Four women sat slumped in their powder blue gowns in Mount Sinai Hospital’s mammography center recently. Each woman hugged herself with both arms, cradling her breasts in between. They sat low and in a row.
Three ladies were black and the other Hispanic.
In Chicago, nearly 80 African-American women die of breast cancer every year because of racial differences in access to healthcare – the worst number of any city in the study, a new study suggests.
Overall, Chicago had the fifth highest gap between breast cancer deaths among black women and white women, according to a report by the West Side-based Sinai Urban Health Institute.
The study, lead by the Institute’s director Steven Whitman, used death certificates to calculate the cancer mortality rates of the 24 largest cities in the United States. It found that black women were more likely to die of breast cancer than white women in almost all of them. Residential segregation and median household income were the only two risk factors to significantly influence racial disparity in breast cancer mortality, because they affect access to care.
“Black people tend to be segregated into these isolated enclaves and they’re far away from facilities that can serve them well and help improve their health,” Whitman said. “Segregation in general has been found to impact many areas of health, and one of them we’ve just discovered is breast cancer.”
Chicago is the most segregated of the 10 largest U.S. cities, according to a January report by the Manhattan Institute for Policy Research based on census data.
Centralized system part of the problem?
The distance from facilities can deter regular screening, which in turn means breast cancer is often diagnosed when it has reached a late stage, according to Jennifer Orsi, a co-author of the study and senior data coordinator at the Metropolitan Chicago Breast Cancer Task Force. The nonprofit organization focuses on fighting health inequalities.
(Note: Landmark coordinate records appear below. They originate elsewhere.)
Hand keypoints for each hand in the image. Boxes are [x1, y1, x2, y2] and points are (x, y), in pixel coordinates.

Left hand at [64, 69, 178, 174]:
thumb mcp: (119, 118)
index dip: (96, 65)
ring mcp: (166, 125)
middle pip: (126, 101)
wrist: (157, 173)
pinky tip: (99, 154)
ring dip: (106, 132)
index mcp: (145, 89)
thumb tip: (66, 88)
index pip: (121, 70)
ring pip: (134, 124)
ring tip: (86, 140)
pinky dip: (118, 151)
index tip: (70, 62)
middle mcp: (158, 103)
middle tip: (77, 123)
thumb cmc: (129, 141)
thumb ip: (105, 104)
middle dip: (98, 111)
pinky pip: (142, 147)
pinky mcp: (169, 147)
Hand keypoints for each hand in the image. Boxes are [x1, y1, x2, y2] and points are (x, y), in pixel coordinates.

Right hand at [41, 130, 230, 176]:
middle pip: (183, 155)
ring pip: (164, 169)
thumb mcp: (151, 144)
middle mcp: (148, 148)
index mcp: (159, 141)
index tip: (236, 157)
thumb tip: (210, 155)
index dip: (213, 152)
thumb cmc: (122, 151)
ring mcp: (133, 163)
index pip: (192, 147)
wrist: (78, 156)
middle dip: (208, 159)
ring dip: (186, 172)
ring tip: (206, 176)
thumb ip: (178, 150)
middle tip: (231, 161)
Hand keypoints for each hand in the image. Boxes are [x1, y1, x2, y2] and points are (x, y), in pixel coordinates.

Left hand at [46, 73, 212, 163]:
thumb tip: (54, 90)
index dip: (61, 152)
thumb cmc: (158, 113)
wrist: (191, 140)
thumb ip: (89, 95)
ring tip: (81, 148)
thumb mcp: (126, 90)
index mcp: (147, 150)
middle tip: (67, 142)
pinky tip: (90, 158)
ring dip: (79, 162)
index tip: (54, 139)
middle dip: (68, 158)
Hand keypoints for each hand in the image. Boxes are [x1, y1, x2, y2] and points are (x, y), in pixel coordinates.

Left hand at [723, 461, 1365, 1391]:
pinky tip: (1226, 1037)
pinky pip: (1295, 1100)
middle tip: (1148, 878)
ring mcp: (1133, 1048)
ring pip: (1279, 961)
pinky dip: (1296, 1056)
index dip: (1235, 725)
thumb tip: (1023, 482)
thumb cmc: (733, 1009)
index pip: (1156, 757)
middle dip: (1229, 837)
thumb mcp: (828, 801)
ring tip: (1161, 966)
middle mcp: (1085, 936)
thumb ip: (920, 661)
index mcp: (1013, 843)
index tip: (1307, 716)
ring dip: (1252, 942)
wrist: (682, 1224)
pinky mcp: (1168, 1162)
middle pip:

Cities with higher mortality rates were also those with centralized public health systems, as in Chicago and Los Angeles, said Richard Warnecke, professor emeritus of epidemiology, public administration and sociology at the University of Illinois at Chicago. In contrast, New York City’s health system is decentralized with public hospitals dispersed throughout its boroughs.
“Here we have Provident and Cook County [hospitals], and that’s for the whole county,” Orsi said. “New York City’s public health system is funded at a much higher rate, as is their Medicaid rate. When you factor all of those, they can all play a role in addition to segregation.”
But the problem is not that black women are dying from breast cancer more than they were in the past, but that white women are dying less, according to a 2008 paper published in the journal Cancer Causes Control. The mortality rate for black women has remained the same in the past 20 years; however, the rate for white women decreased in the 1990s due to advances in diagnosis and treatment.
“If [black women] aren’t getting those techniques and they’re not screening, then they’re not going to benefit from them,” Warnecke said.
The Chicago City Council last month took action to improve the distribution of resources. It passed an ordinance opening the way to contract with five area hospitals to provide both screenings and follow-up care. Currently, breast cancer patients may have to go to one clinic for their mammograms and then another clinic to have them read.
While not involved with the Institute’s study, Warnecke has researched economic, racial and ethnic disparities in breast cancer. He places less emphasis on the role of Chicago’s racial divisions on cancer rates.
“I don’t disagree with the findings, but segregation itself probably isn’t a direct effect on health as much as the de facto issue of what’s available in these neighborhoods that are predominantly poor,” he said.